Friday, June 7, 2013
Aims and Goals: (Insect Transmitted Diseases)
These recycled water bottle traps may have global implications in terms of mitigating the impact of insect transmitted disease. Invertebrates are very common vectors of disease. About half of the world’s population is at risk to malaria, which claims about 700,000 lives every year. The African tsetse fly serves as a vector for the transmission of African trypanosomiasis, which claims around 50,000 lives annually. Flys also carry Typhoid, Myiasis, Dysentery, Leprosy, Leishmaniasis, Onchocerciasis, and Bartonellosis. Flies harbor bacteria and parasites that can be spread when they touch surfaces with their legs or their saliva. Impoverished regions suffer the most heavily from these diseases and so our projects aim was to develop insect traps from things accessible to anyone. Our world has an abundance of plastic bottles but limited resources for pest control.

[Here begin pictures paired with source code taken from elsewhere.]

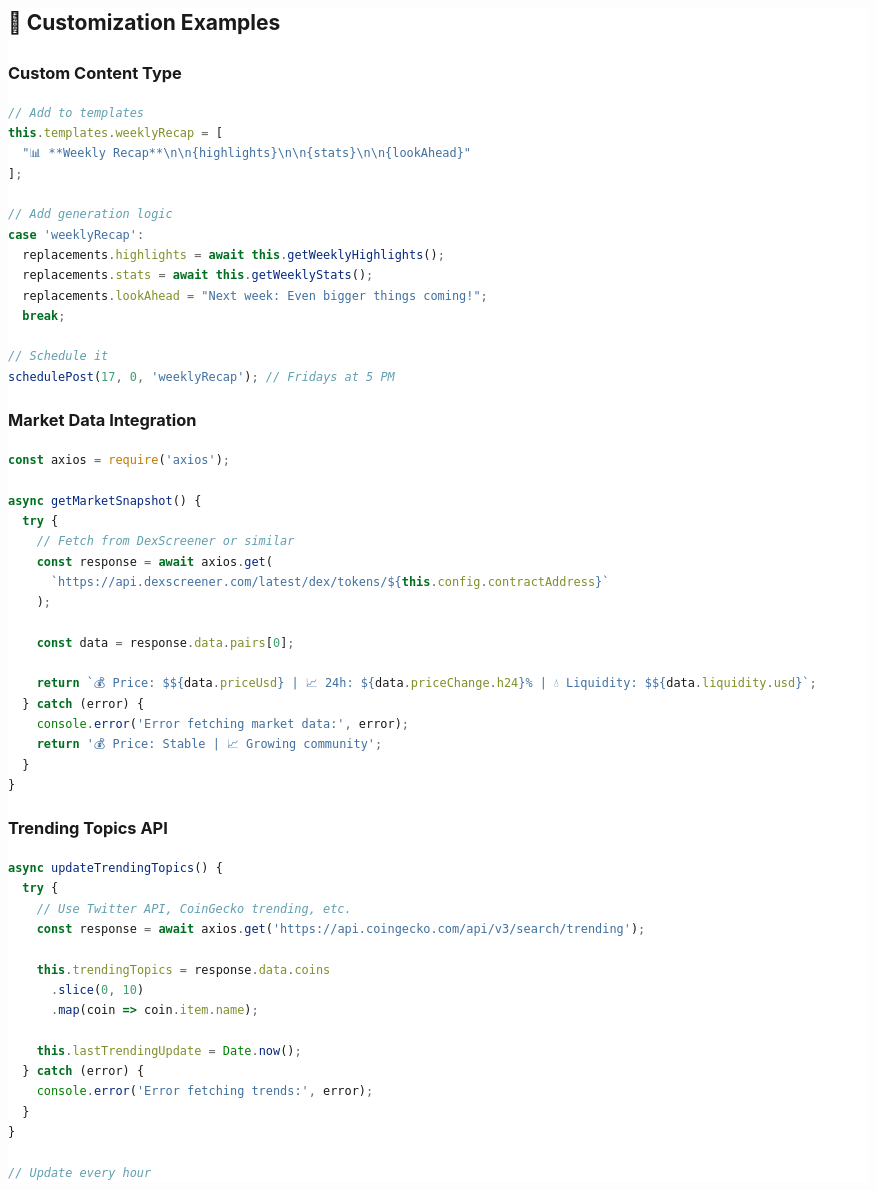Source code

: 
## 🎨 Customization Examples

### Custom Content Type

```javascript
// Add to templates
this.templates.weeklyRecap = [
  "📊 **Weekly Recap**\n\n{highlights}\n\n{stats}\n\n{lookAhead}"
];

// Add generation logic
case 'weeklyRecap':
  replacements.highlights = await this.getWeeklyHighlights();
  replacements.stats = await this.getWeeklyStats();
  replacements.lookAhead = "Next week: Even bigger things coming!";
  break;

// Schedule it
schedulePost(17, 0, 'weeklyRecap'); // Fridays at 5 PM
```

### Market Data Integration

```javascript
const axios = require('axios');

async getMarketSnapshot() {
  try {
    // Fetch from DexScreener or similar
    const response = await axios.get(
      `https://api.dexscreener.com/latest/dex/tokens/${this.config.contractAddress}`
    );

    const data = response.data.pairs[0];

    return `💰 Price: $${data.priceUsd} | 📈 24h: ${data.priceChange.h24}% | 💧 Liquidity: $${data.liquidity.usd}`;
  } catch (error) {
    console.error('Error fetching market data:', error);
    return '💰 Price: Stable | 📈 Growing community';
  }
}
```

### Trending Topics API

```javascript
async updateTrendingTopics() {
  try {
    // Use Twitter API, CoinGecko trending, etc.
    const response = await axios.get('https://api.coingecko.com/api/v3/search/trending');

    this.trendingTopics = response.data.coins
      .slice(0, 10)
      .map(coin => coin.item.name);

    this.lastTrendingUpdate = Date.now();
  } catch (error) {
    console.error('Error fetching trends:', error);
  }
}

// Update every hour
```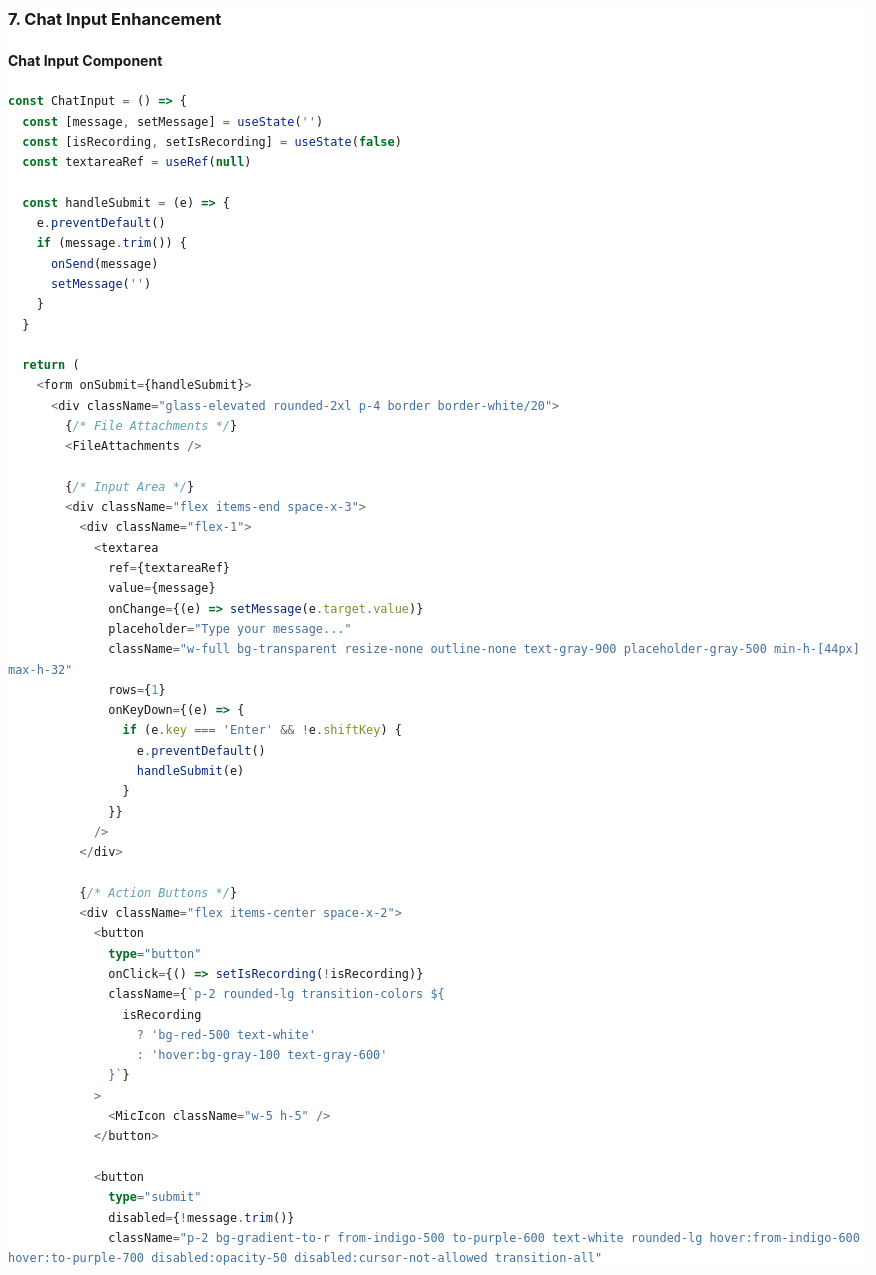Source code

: ### 7. Chat Input Enhancement

#### Chat Input Component
```typescript
const ChatInput = () => {
  const [message, setMessage] = useState('')
  const [isRecording, setIsRecording] = useState(false)
  const textareaRef = useRef(null)

  const handleSubmit = (e) => {
    e.preventDefault()
    if (message.trim()) {
      onSend(message)
      setMessage('')
    }
  }

  return (
    <form onSubmit={handleSubmit}>
      <div className="glass-elevated rounded-2xl p-4 border border-white/20">
        {/* File Attachments */}
        <FileAttachments />

        {/* Input Area */}
        <div className="flex items-end space-x-3">
          <div className="flex-1">
            <textarea
              ref={textareaRef}
              value={message}
              onChange={(e) => setMessage(e.target.value)}
              placeholder="Type your message..."
              className="w-full bg-transparent resize-none outline-none text-gray-900 placeholder-gray-500 min-h-[44px] max-h-32"
              rows={1}
              onKeyDown={(e) => {
                if (e.key === 'Enter' && !e.shiftKey) {
                  e.preventDefault()
                  handleSubmit(e)
                }
              }}
            />
          </div>

          {/* Action Buttons */}
          <div className="flex items-center space-x-2">
            <button
              type="button"
              onClick={() => setIsRecording(!isRecording)}
              className={`p-2 rounded-lg transition-colors ${
                isRecording 
                  ? 'bg-red-500 text-white' 
                  : 'hover:bg-gray-100 text-gray-600'
              }`}
            >
              <MicIcon className="w-5 h-5" />
            </button>
            
            <button
              type="submit"
              disabled={!message.trim()}
              className="p-2 bg-gradient-to-r from-indigo-500 to-purple-600 text-white rounded-lg hover:from-indigo-600 hover:to-purple-700 disabled:opacity-50 disabled:cursor-not-allowed transition-all"
```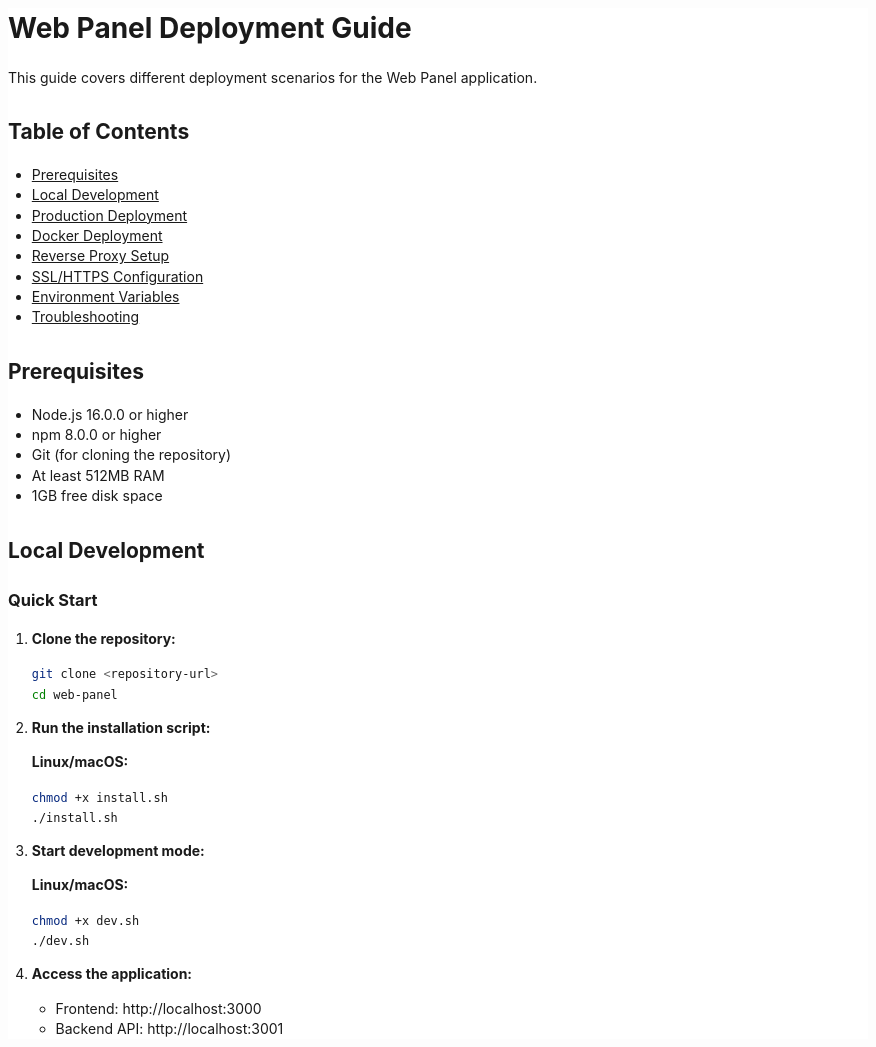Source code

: # Web Panel Deployment Guide

This guide covers different deployment scenarios for the Web Panel application.

## Table of Contents

- [Prerequisites](#prerequisites)
- [Local Development](#local-development)
- [Production Deployment](#production-deployment)
- [Docker Deployment](#docker-deployment)
- [Reverse Proxy Setup](#reverse-proxy-setup)
- [SSL/HTTPS Configuration](#sslhttps-configuration)
- [Environment Variables](#environment-variables)
- [Troubleshooting](#troubleshooting)

## Prerequisites

- Node.js 16.0.0 or higher
- npm 8.0.0 or higher
- Git (for cloning the repository)
- At least 512MB RAM
- 1GB free disk space

## Local Development

### Quick Start

1. **Clone the repository:**
   ```bash
   git clone <repository-url>
   cd web-panel
   ```

2. **Run the installation script:**
   
   **Linux/macOS:**
   ```bash
   chmod +x install.sh
   ./install.sh
   ```

3. **Start development mode:**
   
   **Linux/macOS:**
   ```bash
   chmod +x dev.sh
   ./dev.sh
   ```

4. **Access the application:**
   - Frontend: http://localhost:3000
   - Backend API: http://localhost:3001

Rather then relying on environmentally damaging pesticides or commercial insect traps, people can just find plastic water bottles and turn them into something that could potentially decrease their risk of catching an insect transmitted disease. These traps could save peoples lives and money. Below is some information on some of the diseases that flies carry.
http://library.thinkquest.org/C0117442/html/diseases.html
-This resource provides information on the variety of diseases flies carry such as dysentery, leprosy, and African sleeping sickness. Gives detailed descriptions and graphic images to further explain these diseases.